The first of these threads is called knuma_scand. Its primary job is to scan through each process's address space, marking its in-RAM anonymous pages with a special set of bits that makes the pages look, to the hardware, like they are not present. If the process tries to access such a page, a page fault will result; the kernel will respond by marking the page "present" again so that the process can go about its business. But the kernel also tracks the node that the page lives on and the node the accessing process was running on, noting any mismatches. For each process, the kernel maintains an array of counters to track which node each of its recently-accessed pages were located on. For pages, the information tracked is necessarily more coarse; the kernel simply remembers the last node to access each page.
When the time comes for the scheduler to make a decision, it passes over the per-process statistics to determine whether the target process would be better off if it were moved to another node. If the process seems to be accessing most of its pages remotely, and it is better suited to the remote node than the processes already running there, it will be migrated over. This code drew a strenuous objection from Peter, who does not like the idea of putting a big for-each-CPU loop into the middle of the scheduler's hot path. After some light resistance, Andrea agreed that this logic eventually needs to find a different home where it would run less often. For testing, though, he likes things the way they are, since it causes the scheduler to converge more quickly on its chosen solution.
Moving processes around will only help so much, though, if their memory is spread across multiple NUMA nodes. Getting the best performance out of the system clearly requires a mechanism to gather pages of memory onto the same node as well. In the AutoNUMA patch, the first non-local fault (in response to the special page marking described above) will cause that page's "last node ID" value to be set to the accessing node; the page will also be queued to be migrated to that node. A subsequent fault from a different node will cancel that migration, though; after the first fault, two faults in a row from the same node are required to cause the page to be queued for migration.
Every NUMA node gets a new kernel thread (knuma_migrated) that is charged with passing over the lists of pages queued for migration and actually moving them to the target node. Migration is not unconditional - it depends, for example, on there being sufficient memory available on the destination node. But, most of the time, these migration threads should manage to pull pages toward the nodes where they are actually used.
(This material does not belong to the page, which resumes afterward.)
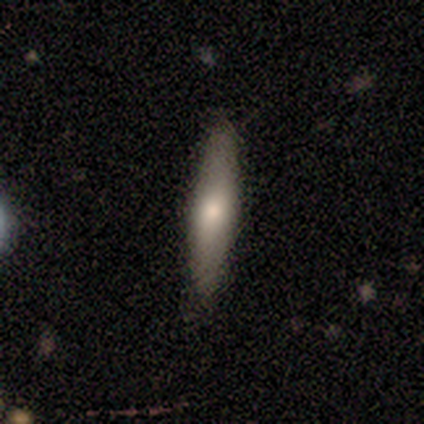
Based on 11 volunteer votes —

Beyond the above-mentioned complaint about putting heavy computation into schedule(), Peter has found a number of things to dislike about this patch set. He doesn't like the worker threads, to begin with:
Andrea responds that the cost of these threads is small to the point that it cannot really be measured. It is a little harder to shrug off Peter's other complaint, though: that this patch set consumes a large amount of memory. The kernel maintains one struct page for every page of memory in the system. Since a typical system can have millions of pages, this structure must be kept as small as possible. But the AutoNUMA patch adds a list_head structure (for the migration queue) and two counters to each page structure. The end result can be a lot of memory lost to the AutoNUMA machinery.
The plan is to eventually move this information out of struct page; then, among other things, the kernel can avoid allocating it at all if AutoNUMA is not actually in use. But, for the NUMA case, that memory will still be consumed regardless of its location, and some users are unlikely to be happy even if others, as Andrea asserts, will be happy to give up a big chunk of memory if they get a 20% performance improvement in return. This looks like an argument that will not be settled in the near future, and, chances are, the memory impact of AutoNUMA will need to be reduced somehow. Perhaps, your editor naively suggests, knuma_migrated and its per-page list_head structure could be replaced by the "lazy migration" scheme used in Peter's patch.
NUMA scheduling is hard and doing it right requires significant expertise in both scheduling and memory management. So it seems like a good thing that the problem is receiving attention from some of the community's top scheduler and memory management developers. It may be that one or both of their solutions will be shown to be unworkable for some workloads to the point that it simply needs to be dropped. What may be more likely, though, is that these developers will eventually stop poking holes in each other's patches and, together, figure out how to combine the best aspects of each into a working solution that all can live with. What seems certain is that getting to that point will probably take some time.